Just positive laws are therefore viewed as having “the power of binding in conscience.” This law has to be “ordered to the common” with the lawgiver not exceeding his authority and law’s burdens are imposed on the citizens fairly (Aquinas, 1993). This notion has been faulted by Austin who has argued that, in the case of an act whether beneficial or not is prohibited by the sovereign under the penalty of death, if I commit that act and say it was not consistent with the law of God I will still be punished. He says, “The Court of Justice will demonstrate the inconclusiveness of my reasoning by hanging me up, in pursuance of the law of which I have impugned the validity” (Austin, 1995). Despite Aquinas insisting that unjust law-law not consistent to natural law-should not be obeyed, he has warned that such a law can only be resisted if there is no much scandal or greater harm to such resistance (Aquinas, 1993). Consequently, softening the stand on the obedience of laws that may not be consistent to natural law. In the end therefore, the orders of the sovereign backed with the sanctions must be obeyed hence the display of law as an order of the sovereign.

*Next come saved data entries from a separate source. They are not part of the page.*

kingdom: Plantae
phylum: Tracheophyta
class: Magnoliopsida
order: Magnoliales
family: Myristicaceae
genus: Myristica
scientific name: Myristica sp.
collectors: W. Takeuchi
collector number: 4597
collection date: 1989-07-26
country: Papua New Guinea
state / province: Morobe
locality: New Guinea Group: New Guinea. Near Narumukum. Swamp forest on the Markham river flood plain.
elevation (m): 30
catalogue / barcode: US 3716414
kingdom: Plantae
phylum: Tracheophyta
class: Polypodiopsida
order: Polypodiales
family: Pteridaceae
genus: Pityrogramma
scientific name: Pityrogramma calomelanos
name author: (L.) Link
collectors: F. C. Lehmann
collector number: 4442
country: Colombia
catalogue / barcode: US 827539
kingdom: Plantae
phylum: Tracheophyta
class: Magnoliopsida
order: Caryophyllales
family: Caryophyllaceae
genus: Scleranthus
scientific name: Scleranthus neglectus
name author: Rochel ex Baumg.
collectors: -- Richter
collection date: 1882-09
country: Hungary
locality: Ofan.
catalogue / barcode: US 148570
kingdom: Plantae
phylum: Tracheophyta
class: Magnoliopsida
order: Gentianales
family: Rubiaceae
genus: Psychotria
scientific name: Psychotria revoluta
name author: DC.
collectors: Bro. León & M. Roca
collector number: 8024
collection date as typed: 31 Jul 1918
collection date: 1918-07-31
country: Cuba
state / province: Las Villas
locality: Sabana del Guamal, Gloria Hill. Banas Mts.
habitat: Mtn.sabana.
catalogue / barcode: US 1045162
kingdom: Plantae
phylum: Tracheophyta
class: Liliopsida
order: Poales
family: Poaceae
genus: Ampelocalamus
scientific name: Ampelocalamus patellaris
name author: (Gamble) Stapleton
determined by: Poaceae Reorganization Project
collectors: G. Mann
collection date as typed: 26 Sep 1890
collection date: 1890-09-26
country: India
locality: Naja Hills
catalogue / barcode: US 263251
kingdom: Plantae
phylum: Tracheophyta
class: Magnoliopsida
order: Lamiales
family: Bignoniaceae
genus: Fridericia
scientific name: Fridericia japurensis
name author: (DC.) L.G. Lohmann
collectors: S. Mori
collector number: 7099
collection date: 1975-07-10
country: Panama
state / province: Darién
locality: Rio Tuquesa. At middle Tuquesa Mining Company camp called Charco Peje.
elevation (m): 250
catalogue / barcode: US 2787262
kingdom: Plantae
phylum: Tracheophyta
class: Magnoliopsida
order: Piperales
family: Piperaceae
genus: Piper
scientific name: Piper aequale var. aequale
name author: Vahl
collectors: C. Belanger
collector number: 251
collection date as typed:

Law as an empowering agent
Lon Fuller has rejected the view of law as “one-way projection of authority” where the government or the sovereign gives orders and the citizens obey (Fuller, 1969). Fuller believed that this approach missed the need for cooperation and reciprocal obligations between officials and citizens for a legal system to work (Jules L. Coleman, 2010). To him, law is “the enterprise of subjecting human conduct to the governance of rules” (Fuller, 1969). Law therefore only helps in obtaining social goods that require coordination of many people hence not a one-way projection of authority (Finnis, 2000). The positivist law scholars agree therefore that what counts as law in any particular society is fundamentally a matter of social fact or convention (Jules L. Coleman, 2010). Subsequently, law emerges as a product of a deliberation between the government, citizens and legal norms agreed upon as such.
The proposition that law has to be obeyed based on the source has been rejected owing to the fact that this could still play to the Hobbesian contract theory. For instance Austin has argued that, the sovereign is a particular person, namely that individual who, as a matter of fact, happens to have secured the habit of obedience, but who herself is not in the habit of obeying anyone (Austin, 1995). This has been closely tied to the idea of practical authority[2] where commands are obeyed without assessing how good the reasons behind the command are in relation to the dictates of the command (Jules L. Coleman, 2010). The need for the evaluation of the content of the command has been given priority. In responding to the conceptualization of Sovereign as a person by Austin, Hart has observed that such an account fails to explain other salient features of law, namely the fact that legal rules remain valid or binding even after a sovereign dies or is otherwise disempowered, et al (Hart, 1994).
[...]
[1] For just and genuine law according to Aquinas four categorization of laws into eternal, natural, divine and positive (human) law.
[2] Is a person or institution whose directives provide individuals with a reason for acting (in compliance with those dictates).